§ **PROMPT 1**:
Translate into Spanish the following sentence from the excerpt on the church: "We are careless in the midst of our difficulties."
--- Start of PAGE EXCERPT ---
That is where I see the church. We have the potential for an awesome spiritual outpouring, but we will never experience it because we are no longer alert and awake to the voice of God.

The Bible we hold in our hand has over 2,000 promises —and every one is “Yes, and in Him, Amen” (2 Corinthians 1:20). “God is not a man, that He should lie, nor a son of man, that He should repent” (Numbers 23:19). If He declared it, He will watch over His Word to perform the covenant promises that have been made to every believer. Yet the church is sick and apathetic. Something is wrong. We are dozing off while the demon spirits of this world are eating the promises of God right out from under us.

We are careless in the midst of our difficulties. In a nation that was founded on biblical principles, the church is responsible for prostituting America. We won’t believe this until our nation is totally lost—and by then it will be too late.
America. Founded on the Word of God. Birthed by Puritans who came to our shores so they wouldn’t have to be under the religious structure of the Church of England. They wanted revival. So if anybody is responsible for corrupting this nation, for perverting America, it’s not the sons of the devil– they’re doing what’s natural to them, what Satan inspires. They are not the ones to blame.

Who put our beloved concubine out? It was us, the royal priesthood, a chosen generation, called forth to show the praises of His name. We are guilty of morally bankrupting America—and for the last few hundred years our nation has been whoremongered and gang-raped by the demons of this world.
--- End of PAGE EXCERPT ---
--- Start of DATA LISTING ---
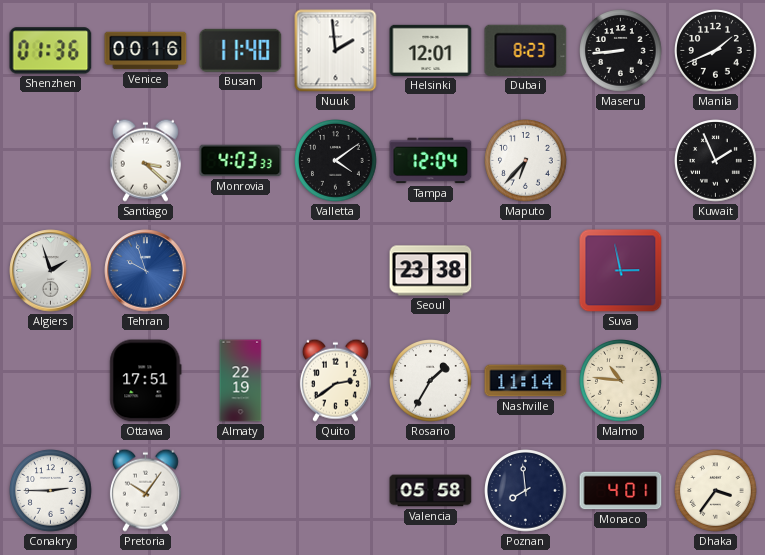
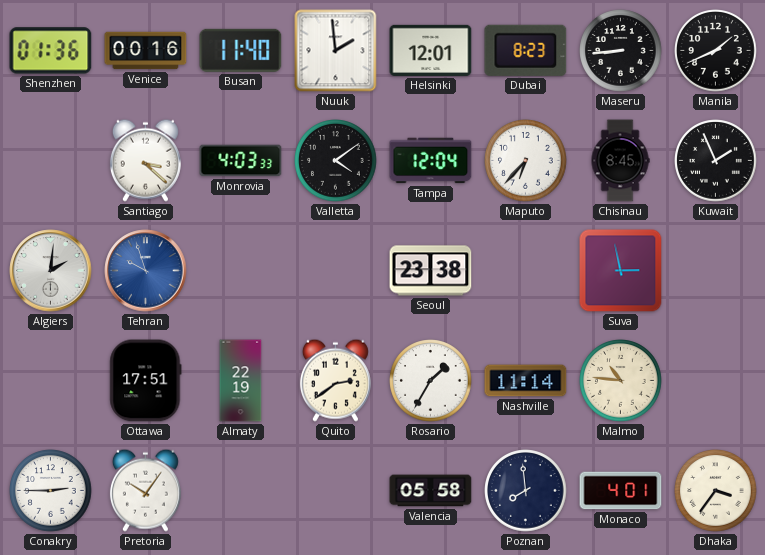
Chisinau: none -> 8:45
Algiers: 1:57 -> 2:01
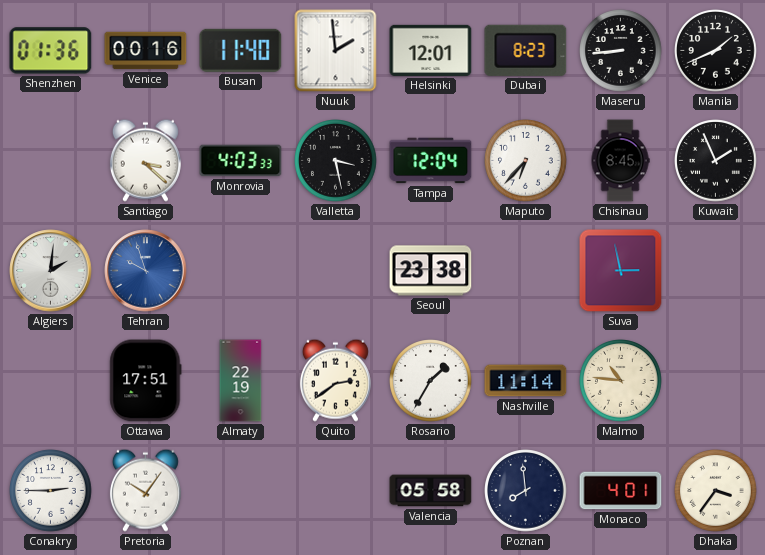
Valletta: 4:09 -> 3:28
--- End of DATA LISTING ---
--- Start of DATA LISTING ---
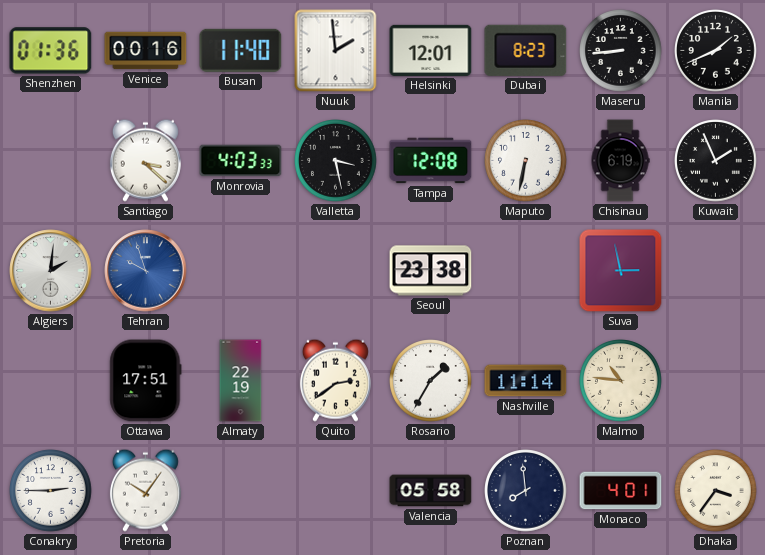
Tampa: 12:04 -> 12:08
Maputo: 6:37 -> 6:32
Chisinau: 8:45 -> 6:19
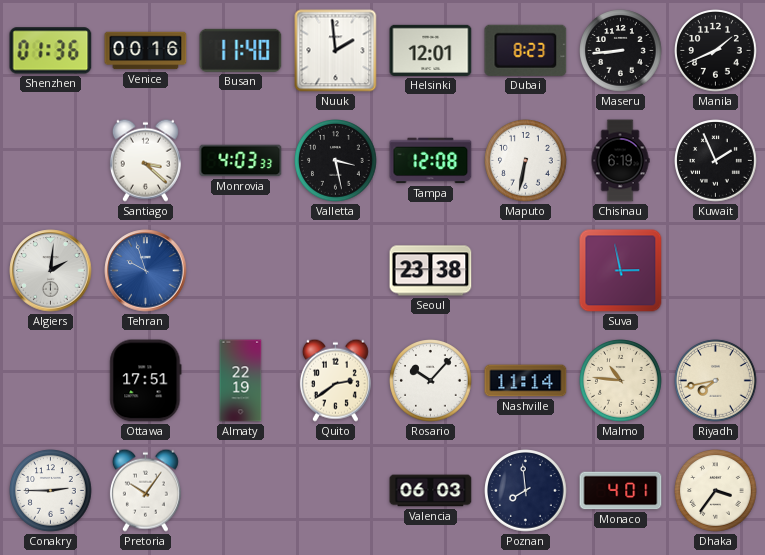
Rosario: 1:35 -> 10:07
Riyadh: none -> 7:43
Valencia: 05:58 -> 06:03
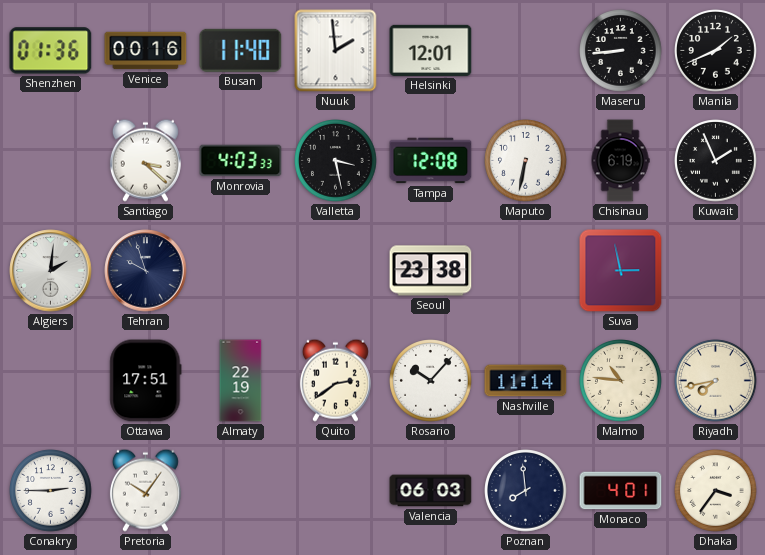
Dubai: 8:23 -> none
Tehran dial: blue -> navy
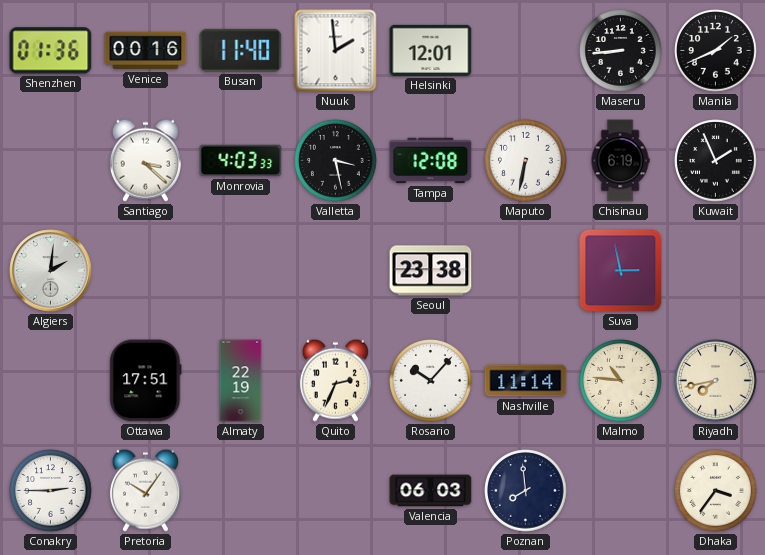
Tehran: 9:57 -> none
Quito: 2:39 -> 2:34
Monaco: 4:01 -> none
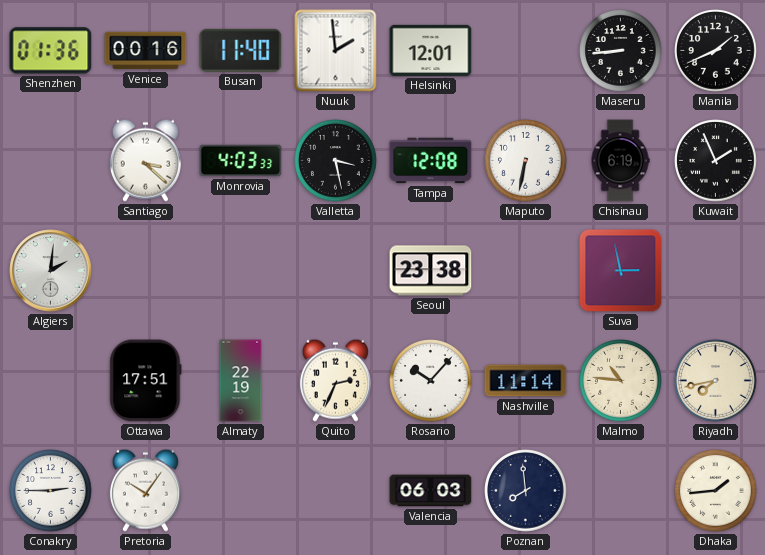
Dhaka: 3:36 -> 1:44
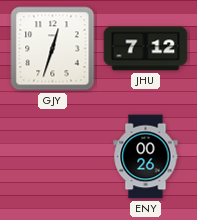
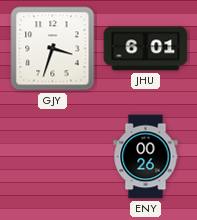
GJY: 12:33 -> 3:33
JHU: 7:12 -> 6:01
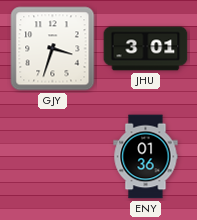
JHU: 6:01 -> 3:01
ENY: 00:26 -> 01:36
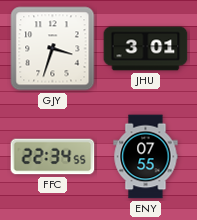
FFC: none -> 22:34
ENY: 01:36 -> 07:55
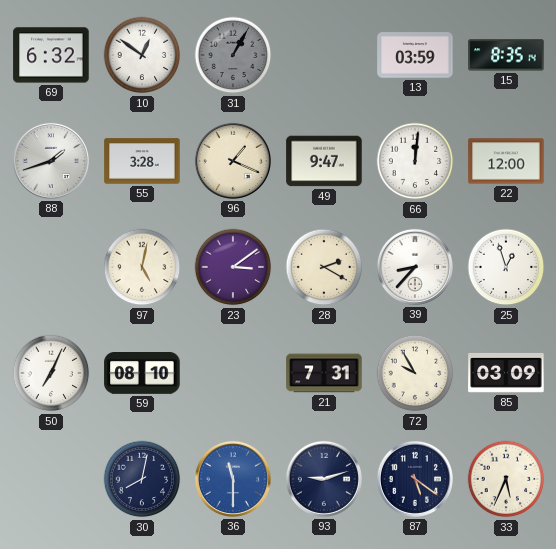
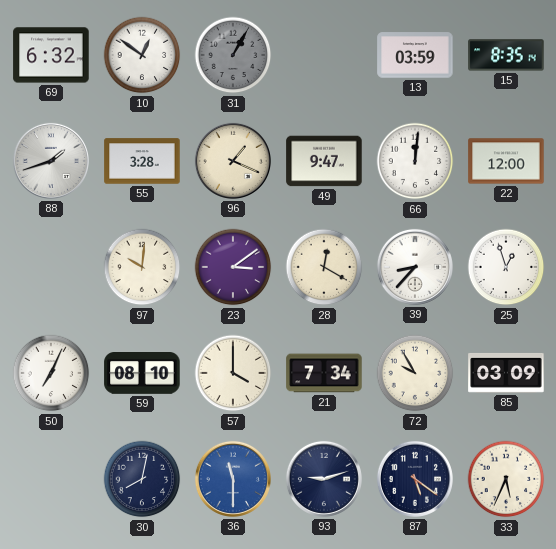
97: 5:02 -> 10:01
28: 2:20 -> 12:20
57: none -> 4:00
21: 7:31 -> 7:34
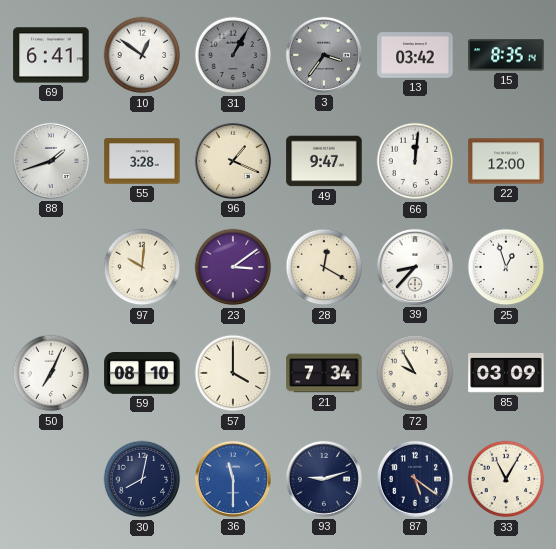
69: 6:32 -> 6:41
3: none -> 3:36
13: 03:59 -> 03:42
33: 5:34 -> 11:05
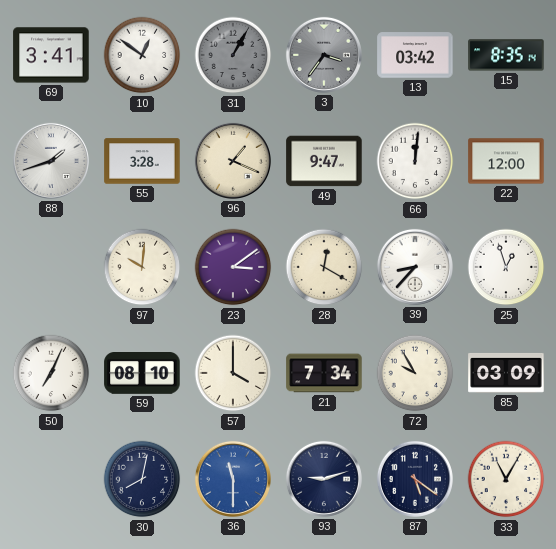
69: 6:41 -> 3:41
--- End of DATA LISTING ---
§ **PROMPT 2**:
From the entries, return the lines verbatim, beginning with the line that contains "Dhaka: 3:36 -> 1:44" and continuing through the line that contains "69: 6:41 -> 3:41". Omit the pictures from your answer.

§ **EXPECTED OUTPUT 1**:
Somos descuidados en medio de nuestras dificultades.

§ **EXPECTED OUTPUT 2**:
Dhaka: 3:36 -> 1:44
GJY: 12:33 -> 3:33
JHU: 7:12 -> 6:01
JHU: 6:01 -> 3:01
ENY: 00:26 -> 01:36
FFC: none -> 22:34
ENY: 01:36 -> 07:55
97: 5:02 -> 10:01
28: 2:20 -> 12:20
57: none -> 4:00
21: 7:31 -> 7:34
69: 6:32 -> 6:41
3: none -> 3:36
13: 03:59 -> 03:42
33: 5:34 -> 11:05
69: 6:41 -> 3:41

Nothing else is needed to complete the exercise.